Now I shall state and prove some theorems:

Theorem: An irrational number multiplied by a rational number is irrational.

Proof: Let m be an irrational number and let n be a rational number. Thus $n = a/b$, for integers $a$ and $b$. So let us assume that $mn$ is rational thus: $mn = c/d$ for some integers $c$ and $d$. Therefore, $$ (am)/b = c/d \Rightarrow am = (bc)/d \Rightarrow m = (bc)/(ad) $$ Because $bc$ and $ad$ will both be integers, say $e$ and $f$ respectively, then $(bc)/(ad) = e/f$, which is rational, however $e/f$ also equals $m$ which is known to be irrational, which is a contradiction. Therefore an irrational multiplied by a rational must be irrational.

Theorem: A rational number divided by an irrational number is irrational.

Proof: Let m be irrational and n be rational and let us assume that $n/m = a/b$ where $a$ and $b$ are both integers. Now because $n$ is rational we can denote it by $c/d$ where $c$ and $d$ are both integers.
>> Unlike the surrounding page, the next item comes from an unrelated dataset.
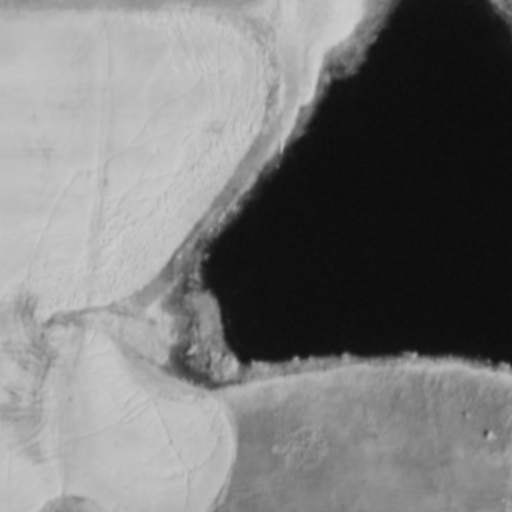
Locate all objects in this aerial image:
road: (151, 265)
Therefore, $$ c/(dm) = a/b \Rightarrow m = bc/ad $$ and because $ad$ and $bc$ will both be integers say $e$ and $f$ respectively, then: $m = f/e$, which is a contradiction because m is irrational and f/e is rational thus $n/m$ must be irrational.

Theorem: A rational number plus an irrational number is irrational.

Proof: Let m be irrational and n be rational, hence $n$ can be expressed as $a/b$ for integers $a$ and $b$. Let us assume that $m$ plus $n$ is rational thus, $m + n = c/d$, for integers $c$ and $d$ $\Rightarrow m + a/b = c/d \Rightarrow m = (bc - ad)/(bd)$, which will be rational, but we have said that $m$ is irrational so this a contradiction and thus $(m + n)$ must be irrational.